Python compiles down to bytecode, an intermediate representation of your Python code used by the Python virtual machine. It’s sometimes enlightening and often fun to look at that bytecode using the built-in dis module.

1
2
3
4
5
6
7
8
9
10
11
12
13
14
15
16
17
18
19
20
21
22
23
>>> def one():
...     x = 1
...     y = 2
...
>>> def two():
...     x, y = 1, 2
...
>>> import dis
>>> dis.dis(one)
  2           0 LOAD_CONST               1 (1)
              3 STORE_FAST               0 (x)

  3           6 LOAD_CONST               2 (2)
              9 STORE_FAST               1 (y)
             12 LOAD_CONST               0 (None)
             15 RETURN_VALUE
>>> dis.dis(two)
  2           0 LOAD_CONST               3 ((1, 2))
              3 UNPACK_SEQUENCE          2
              6 STORE_FAST               0 (x)
              9 STORE_FAST               1 (y)
             12 LOAD_CONST               0 (None)
             15 RETURN_VALUE

The implementation of the various operations are in Python/ceval.c.

4. Inspect/cinspect

You can get into the habit of trying to call inspect on anything you’re curious about to see the source code.

1
2
3
4
5
6
>>> import inspect
>>> import collections
>>> print inspect.getsource(collections.namedtuple)
def namedtuple(typename, field_names, verbose=False, rename=False):
    """Returns a new subclass of tuple with named fields.
    ...

However, inspect will only show the source code of things that are implemented in Python, which can be frustrating.

1
2
3
4
5
>>> print inspect.getsource(collections.defaultdict)
Traceback (most recent call last):
   [... snip ...]
IOError: could not find class definition
>>> :(

To get around this, Puneeth Chaganti wrote a tool called cinspect that extends inspect to work reasonably consistently with C-implemented code as well.

5. K&R

I think C is about a hundred times easier to read than it is to write, so I encourage you to read C code even if you don’t totally know what’s going on.
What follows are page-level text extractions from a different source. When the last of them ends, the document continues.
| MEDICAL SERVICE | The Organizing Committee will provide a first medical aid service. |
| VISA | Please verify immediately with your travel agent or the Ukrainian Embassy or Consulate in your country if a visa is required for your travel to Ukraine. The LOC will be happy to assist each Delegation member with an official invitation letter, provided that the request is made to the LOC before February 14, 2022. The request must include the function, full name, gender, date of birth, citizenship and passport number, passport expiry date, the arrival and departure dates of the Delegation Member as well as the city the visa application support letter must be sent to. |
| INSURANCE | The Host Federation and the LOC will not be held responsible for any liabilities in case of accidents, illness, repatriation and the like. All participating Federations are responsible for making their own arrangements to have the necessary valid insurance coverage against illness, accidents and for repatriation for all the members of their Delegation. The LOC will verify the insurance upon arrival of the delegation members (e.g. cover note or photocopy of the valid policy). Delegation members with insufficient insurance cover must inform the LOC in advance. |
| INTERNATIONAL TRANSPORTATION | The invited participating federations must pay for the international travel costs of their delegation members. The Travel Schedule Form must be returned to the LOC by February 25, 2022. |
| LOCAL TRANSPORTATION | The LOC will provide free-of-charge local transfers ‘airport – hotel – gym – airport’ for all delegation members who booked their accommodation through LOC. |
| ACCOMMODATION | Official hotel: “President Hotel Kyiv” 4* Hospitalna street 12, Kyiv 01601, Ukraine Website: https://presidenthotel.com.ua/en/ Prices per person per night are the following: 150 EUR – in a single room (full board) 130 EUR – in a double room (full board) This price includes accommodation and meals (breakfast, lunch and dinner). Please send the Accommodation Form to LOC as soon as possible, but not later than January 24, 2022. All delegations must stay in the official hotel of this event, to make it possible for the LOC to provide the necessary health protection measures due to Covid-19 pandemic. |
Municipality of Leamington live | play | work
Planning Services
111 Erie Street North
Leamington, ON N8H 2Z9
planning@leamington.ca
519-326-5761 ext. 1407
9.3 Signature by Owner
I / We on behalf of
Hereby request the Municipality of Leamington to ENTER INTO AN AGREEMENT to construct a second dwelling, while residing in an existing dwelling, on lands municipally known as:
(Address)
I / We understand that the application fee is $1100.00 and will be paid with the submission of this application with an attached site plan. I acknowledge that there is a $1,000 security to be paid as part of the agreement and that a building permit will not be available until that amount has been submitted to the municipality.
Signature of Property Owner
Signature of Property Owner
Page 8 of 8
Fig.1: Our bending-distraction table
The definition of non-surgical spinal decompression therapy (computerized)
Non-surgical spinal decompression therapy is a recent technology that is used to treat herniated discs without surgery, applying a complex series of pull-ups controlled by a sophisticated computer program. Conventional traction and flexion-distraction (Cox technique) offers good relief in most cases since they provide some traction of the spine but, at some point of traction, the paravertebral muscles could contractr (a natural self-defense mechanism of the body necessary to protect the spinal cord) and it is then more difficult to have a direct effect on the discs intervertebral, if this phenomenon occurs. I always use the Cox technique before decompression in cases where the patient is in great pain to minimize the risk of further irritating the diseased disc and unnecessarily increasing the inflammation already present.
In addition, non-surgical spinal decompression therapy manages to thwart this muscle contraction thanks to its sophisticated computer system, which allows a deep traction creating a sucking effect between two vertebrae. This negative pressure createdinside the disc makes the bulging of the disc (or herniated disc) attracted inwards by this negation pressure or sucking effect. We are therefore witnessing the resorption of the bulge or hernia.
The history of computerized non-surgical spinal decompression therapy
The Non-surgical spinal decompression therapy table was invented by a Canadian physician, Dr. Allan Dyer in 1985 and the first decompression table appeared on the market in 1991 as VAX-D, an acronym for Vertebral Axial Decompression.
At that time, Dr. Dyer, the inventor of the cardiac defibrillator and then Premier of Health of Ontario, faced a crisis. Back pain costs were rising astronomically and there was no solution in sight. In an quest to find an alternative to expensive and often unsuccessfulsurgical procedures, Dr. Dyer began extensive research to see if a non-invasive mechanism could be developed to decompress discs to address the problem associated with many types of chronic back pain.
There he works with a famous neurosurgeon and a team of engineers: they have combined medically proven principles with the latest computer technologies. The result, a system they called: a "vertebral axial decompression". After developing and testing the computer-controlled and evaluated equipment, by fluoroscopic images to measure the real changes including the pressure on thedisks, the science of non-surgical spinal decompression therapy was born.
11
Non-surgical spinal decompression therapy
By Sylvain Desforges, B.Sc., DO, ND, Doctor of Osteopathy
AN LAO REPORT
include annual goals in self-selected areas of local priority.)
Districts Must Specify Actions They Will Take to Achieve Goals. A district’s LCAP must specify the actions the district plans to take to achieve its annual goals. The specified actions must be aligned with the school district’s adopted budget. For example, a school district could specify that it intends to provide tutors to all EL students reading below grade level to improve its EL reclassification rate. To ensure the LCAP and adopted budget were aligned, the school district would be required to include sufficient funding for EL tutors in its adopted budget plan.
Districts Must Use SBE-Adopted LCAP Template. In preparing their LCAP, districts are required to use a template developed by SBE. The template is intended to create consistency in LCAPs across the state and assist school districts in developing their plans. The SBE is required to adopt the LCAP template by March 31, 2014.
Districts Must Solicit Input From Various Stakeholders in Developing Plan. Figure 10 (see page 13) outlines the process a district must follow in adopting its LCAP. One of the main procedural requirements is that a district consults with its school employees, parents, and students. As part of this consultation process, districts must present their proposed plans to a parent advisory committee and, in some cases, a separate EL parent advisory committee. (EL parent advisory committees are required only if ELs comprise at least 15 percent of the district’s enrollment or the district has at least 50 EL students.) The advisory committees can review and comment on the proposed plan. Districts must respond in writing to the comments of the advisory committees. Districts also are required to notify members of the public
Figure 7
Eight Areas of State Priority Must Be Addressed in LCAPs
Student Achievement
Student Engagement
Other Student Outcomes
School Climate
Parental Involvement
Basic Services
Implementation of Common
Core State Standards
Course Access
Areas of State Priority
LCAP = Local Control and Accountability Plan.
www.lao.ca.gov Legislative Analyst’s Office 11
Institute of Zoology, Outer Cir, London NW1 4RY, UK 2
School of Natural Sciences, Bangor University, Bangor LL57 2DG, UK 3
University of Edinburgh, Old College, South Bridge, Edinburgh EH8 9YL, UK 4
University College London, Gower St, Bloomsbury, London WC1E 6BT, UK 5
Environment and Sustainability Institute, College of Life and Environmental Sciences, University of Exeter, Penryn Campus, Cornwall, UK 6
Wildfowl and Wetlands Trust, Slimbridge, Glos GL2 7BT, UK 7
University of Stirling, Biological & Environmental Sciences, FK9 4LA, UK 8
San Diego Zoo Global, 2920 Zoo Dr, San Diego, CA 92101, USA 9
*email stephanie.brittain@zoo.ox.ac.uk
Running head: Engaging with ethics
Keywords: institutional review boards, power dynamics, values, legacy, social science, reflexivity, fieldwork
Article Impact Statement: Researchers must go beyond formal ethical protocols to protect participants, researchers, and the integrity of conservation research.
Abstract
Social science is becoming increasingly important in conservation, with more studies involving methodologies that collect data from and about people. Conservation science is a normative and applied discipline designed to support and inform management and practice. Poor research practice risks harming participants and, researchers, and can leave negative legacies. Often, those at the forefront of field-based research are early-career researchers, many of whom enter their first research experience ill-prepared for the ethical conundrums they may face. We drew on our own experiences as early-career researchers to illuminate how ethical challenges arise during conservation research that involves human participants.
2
That said, I think an afternoon spent with the first few chapters of K&R would take you pretty far. Hacking: The Art of Exploitation is another fun, if less direct, way to learn C.

Get started!

CPython is a huge codebase, and you should expect that building a mental model of it will be a long process. Download the source code now and begin poking around, spending five or ten minutes when you’re curious about something. Over time, you’ll get faster and more rigorous, and the process will get easier.

Do you have recommended strategies and tools that don’t appear here? Let me know!